Mon Apr 4 16:20:16 EDT 2011

Hi folks,

I'm developing some custom neural network code.  I'm using Python 2.6,
Numpy 1.5, and Ubuntu Linux 10.10.  I have an AMD 1090T six-core CPU,
and I want to take full advantage of it.  I love to hear my CPU fan
running, and watch my results come back faster.

When I'm training a neural network, I pass two numpy.ndarray objects
to a function called evaluate.  One array contains the weights for the
neural network, and the other array contains the input data.  The
evaluate function returns an array of output data.

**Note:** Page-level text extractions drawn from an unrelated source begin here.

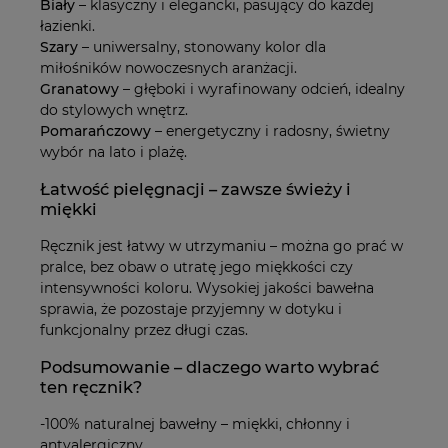
Biały
– klasyczny i elegancki, pasujący do każdej
łazienki.
Szary
– uniwersalny, stonowany kolor dla
miłośników nowoczesnych aranżacji.
Granatowy
– głęboki i wyrafinowany odcień, idealny
do stylowych wnętrz.
Pomarańczowy
– energetyczny i radosny, świetny
wybór na lato i plażę.
Łatwość pielęgnacji – zawsze świeży i
miękki
Ręcznik jest łatwy w utrzymaniu – można go prać w
pralce, bez obaw o utratę jego miękkości czy
intensywności koloru. Wysokiej jakości bawełna
sprawia, że pozostaje przyjemny w dotyku i
funkcjonalny przez długi czas.
Podsumowanie – dlaczego warto wybrać
ten ręcznik?
-100% naturalnej bawełny – miękki, chłonny i
antyalergiczny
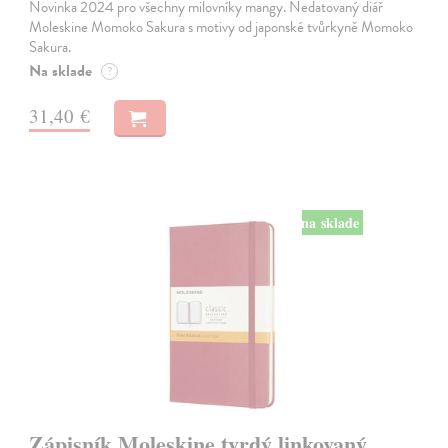
Novinka 2024 pro všechny milovníky mangy. Nedatovaný diář
Moleskine Momoko Sakura s motivy od japonské tvůrkyně Momoko
Sakura.
Na sklade
?
31,40 €
na sklade
Zápisník Moleskine tvrdý linkovaný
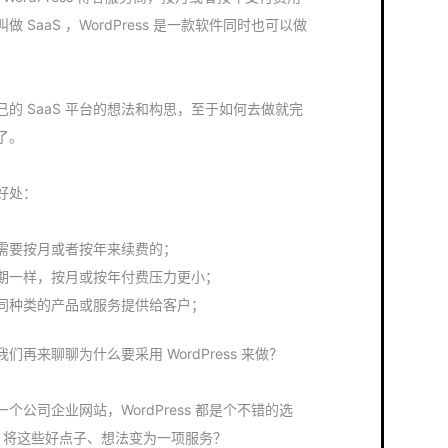
SaaS ，WordPress 是一款软件同时也可以做
的 SaaS 平台的想法和构思，至于如何去做就完
了。
的好处：
需要按月或者按年来续费的；
期一样，按月或按年付费压力更小；
同种类的产品或服务提供给客户；
们再来聊聊为什么要采用 WordPress 来做？
公司企业网站，WordPress 都是个不错的选
ss 将这些好点子、想法变为一项服务？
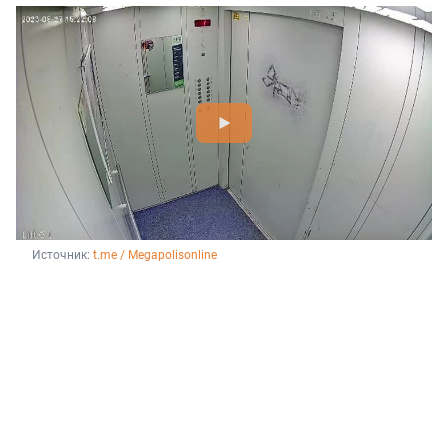
Источник: 
t.me / Megapolisonline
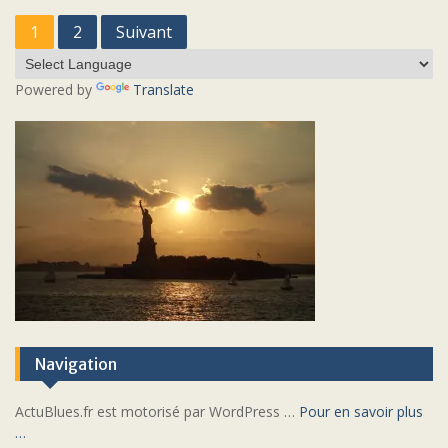
Pagination
1
2
Suivant
des
publications
Powered by
Translate
Navigation
ActuBlues.fr est motorisé par WordPress …
Pour en savoir plus
…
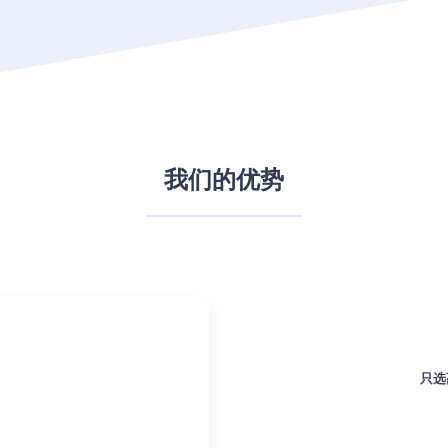
我们的优势
只选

I have been playing with multiprocessing for a while now, and I have
some familiarity with Pool.  Apparently, arguments passed to a Pool
subprocess must be able to be pickled.  Pickling is still a pretty
vague progress to me, but I can see that you have to write custom
__reduce__ and __setstate__ methods for your objects.  An example of
code which creates a pickle-friendly ndarray subclass is here:

http://www.mail-archive.com/numpy-discussion@scipy.org/msg02446.html

Now, I don't know that I actually HAVE to pass my neural network and
input data as copies -- they're both READ-ONLY objects for the
duration of an evaluate function (which can go on for quite a while).
So, I have also started to investigate shared-memory approaches.  I
don't know how a shared-memory object is referenced by a subprocess
yet, but presumably you pass a reference to the object, rather than
the whole object.   Also, it appears that subprocesses also acquire a
temporary lock over a shared memory object, and thus one process may
well spend time waiting for another (individual CPU caches may
sidestep this problem?) Anyway, an implementation of a shared-memory
ndarray is here:

https://bitbucket.org/cleemesser/numpy-sharedmem/src/3fa526d11578/shmarray.py

I've added a few lines to this code which allows subclassing the
shared memory array, which I need (because my neural net objects are
more than just the array, they also contain meta-data).  But I've run
into some trouble doing the actual sharing part.  The shmarray class
CANNOT be pickled.  I think that my understanding of multiprocessing
needs to evolve beyond the use of Pool, but I'm not sure yet.  This
post suggests as much.

http://mail.scipy.org/pipermail/scipy-user/2009-February/019696.html

I don't believe that my questions are specific to numpy, which is why
I'm posting here, in a more general Python forum.

When should one pickle and copy?  When to implement an object in
shared memory?  Why is pickling apparently such a non-trivial process
anyway?  And, given that multi-core CPU's are apparently here to stay,
should it be so difficult to make use of them?